### WORK REQUIRED
Single out the lines of the material that contain "CAMADD" and copy them.
========
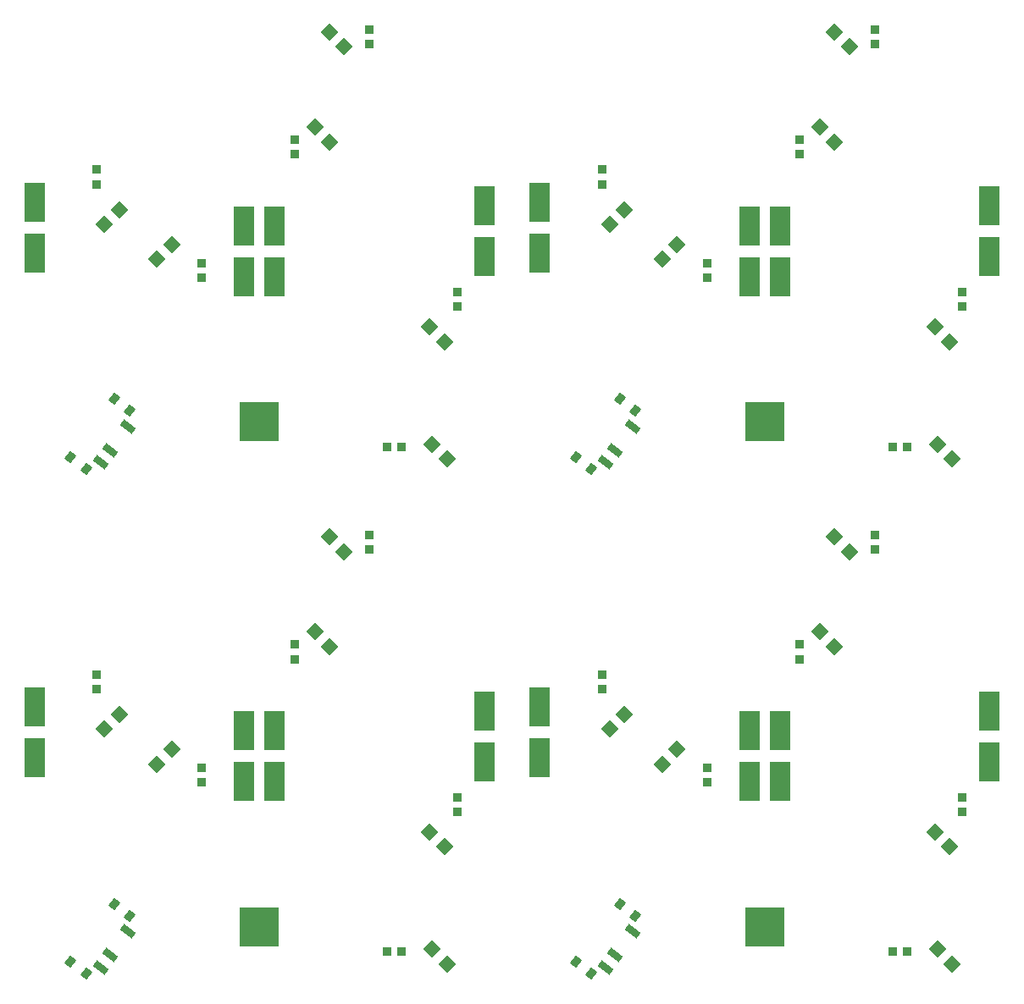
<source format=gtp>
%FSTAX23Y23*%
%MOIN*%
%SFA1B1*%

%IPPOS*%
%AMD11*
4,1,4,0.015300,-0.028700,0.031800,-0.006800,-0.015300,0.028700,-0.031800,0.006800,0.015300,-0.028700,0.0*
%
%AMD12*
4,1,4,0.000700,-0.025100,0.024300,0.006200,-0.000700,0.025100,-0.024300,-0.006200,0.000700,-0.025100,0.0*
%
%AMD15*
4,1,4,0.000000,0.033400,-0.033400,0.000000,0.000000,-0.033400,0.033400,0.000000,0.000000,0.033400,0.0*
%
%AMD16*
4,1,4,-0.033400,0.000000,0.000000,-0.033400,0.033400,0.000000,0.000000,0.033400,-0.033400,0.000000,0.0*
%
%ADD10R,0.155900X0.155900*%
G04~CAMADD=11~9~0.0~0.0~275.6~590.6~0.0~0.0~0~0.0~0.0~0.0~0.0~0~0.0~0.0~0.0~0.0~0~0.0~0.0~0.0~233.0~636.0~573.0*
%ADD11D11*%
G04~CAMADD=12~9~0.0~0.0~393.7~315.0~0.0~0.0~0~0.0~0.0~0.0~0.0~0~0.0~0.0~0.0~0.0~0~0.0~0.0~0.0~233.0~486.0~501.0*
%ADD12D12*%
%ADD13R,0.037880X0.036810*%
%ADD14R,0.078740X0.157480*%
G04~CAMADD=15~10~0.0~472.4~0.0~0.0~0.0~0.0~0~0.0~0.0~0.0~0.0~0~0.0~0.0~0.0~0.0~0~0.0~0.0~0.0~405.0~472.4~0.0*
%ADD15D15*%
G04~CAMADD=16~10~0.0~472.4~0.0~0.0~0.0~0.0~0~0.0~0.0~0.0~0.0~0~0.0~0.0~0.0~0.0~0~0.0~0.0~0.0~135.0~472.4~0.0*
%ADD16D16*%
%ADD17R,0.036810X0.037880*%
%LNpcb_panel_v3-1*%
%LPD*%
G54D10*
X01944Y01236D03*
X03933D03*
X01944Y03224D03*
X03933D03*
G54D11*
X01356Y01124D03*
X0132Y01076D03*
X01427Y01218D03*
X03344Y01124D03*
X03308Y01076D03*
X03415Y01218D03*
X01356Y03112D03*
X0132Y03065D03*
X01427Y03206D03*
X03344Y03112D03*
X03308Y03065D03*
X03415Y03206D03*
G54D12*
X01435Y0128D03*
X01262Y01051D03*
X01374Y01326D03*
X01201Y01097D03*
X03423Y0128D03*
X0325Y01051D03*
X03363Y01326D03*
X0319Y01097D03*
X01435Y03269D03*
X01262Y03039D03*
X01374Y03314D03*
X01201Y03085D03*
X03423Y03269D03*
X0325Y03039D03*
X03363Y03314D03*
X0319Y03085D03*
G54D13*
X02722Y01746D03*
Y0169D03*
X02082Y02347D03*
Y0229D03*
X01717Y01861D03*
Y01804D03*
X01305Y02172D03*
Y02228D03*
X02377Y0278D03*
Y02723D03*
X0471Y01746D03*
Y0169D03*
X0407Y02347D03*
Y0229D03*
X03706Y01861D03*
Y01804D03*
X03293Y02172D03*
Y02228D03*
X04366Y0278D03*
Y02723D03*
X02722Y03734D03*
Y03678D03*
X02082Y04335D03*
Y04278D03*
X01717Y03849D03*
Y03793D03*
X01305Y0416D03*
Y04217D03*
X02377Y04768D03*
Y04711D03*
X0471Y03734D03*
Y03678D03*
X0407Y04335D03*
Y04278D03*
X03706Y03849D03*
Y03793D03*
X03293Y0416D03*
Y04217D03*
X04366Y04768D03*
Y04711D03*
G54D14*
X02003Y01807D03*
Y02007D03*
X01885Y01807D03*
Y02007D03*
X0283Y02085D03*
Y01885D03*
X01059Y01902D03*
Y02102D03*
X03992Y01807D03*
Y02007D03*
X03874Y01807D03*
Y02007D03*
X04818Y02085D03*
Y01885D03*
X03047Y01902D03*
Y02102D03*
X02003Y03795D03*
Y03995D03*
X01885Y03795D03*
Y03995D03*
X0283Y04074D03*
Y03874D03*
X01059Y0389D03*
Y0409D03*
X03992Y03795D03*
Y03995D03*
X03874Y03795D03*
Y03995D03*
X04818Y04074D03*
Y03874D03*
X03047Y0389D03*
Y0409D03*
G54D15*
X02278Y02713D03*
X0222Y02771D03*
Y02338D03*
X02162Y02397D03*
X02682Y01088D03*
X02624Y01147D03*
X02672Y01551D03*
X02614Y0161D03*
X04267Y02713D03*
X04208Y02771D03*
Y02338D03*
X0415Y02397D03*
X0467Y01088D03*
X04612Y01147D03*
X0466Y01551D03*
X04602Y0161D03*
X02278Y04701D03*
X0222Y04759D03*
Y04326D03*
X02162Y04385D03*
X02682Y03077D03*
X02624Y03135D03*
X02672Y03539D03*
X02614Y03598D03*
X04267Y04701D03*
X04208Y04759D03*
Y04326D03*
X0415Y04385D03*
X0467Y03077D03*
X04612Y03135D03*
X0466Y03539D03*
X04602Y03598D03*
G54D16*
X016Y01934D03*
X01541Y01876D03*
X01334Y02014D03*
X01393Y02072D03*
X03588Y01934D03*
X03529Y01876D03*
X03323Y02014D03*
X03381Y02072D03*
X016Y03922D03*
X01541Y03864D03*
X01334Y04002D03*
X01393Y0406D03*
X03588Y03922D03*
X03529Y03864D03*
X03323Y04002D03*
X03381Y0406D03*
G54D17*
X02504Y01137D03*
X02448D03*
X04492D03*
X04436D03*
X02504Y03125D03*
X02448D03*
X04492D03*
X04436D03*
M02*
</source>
========
### EXPECTED OUTPUT
G04~CAMADD=11~9~0.0~0.0~275.6~590.6~0.0~0.0~0~0.0~0.0~0.0~0.0~0~0.0~0.0~0.0~0.0~0~0.0~0.0~0.0~233.0~636.0~573.0*
G04~CAMADD=12~9~0.0~0.0~393.7~315.0~0.0~0.0~0~0.0~0.0~0.0~0.0~0~0.0~0.0~0.0~0.0~0~0.0~0.0~0.0~233.0~486.0~501.0*
G04~CAMADD=15~10~0.0~472.4~0.0~0.0~0.0~0.0~0~0.0~0.0~0.0~0.0~0~0.0~0.0~0.0~0.0~0~0.0~0.0~0.0~405.0~472.4~0.0*
G04~CAMADD=16~10~0.0~472.4~0.0~0.0~0.0~0.0~0~0.0~0.0~0.0~0.0~0~0.0~0.0~0.0~0.0~0~0.0~0.0~0.0~135.0~472.4~0.0*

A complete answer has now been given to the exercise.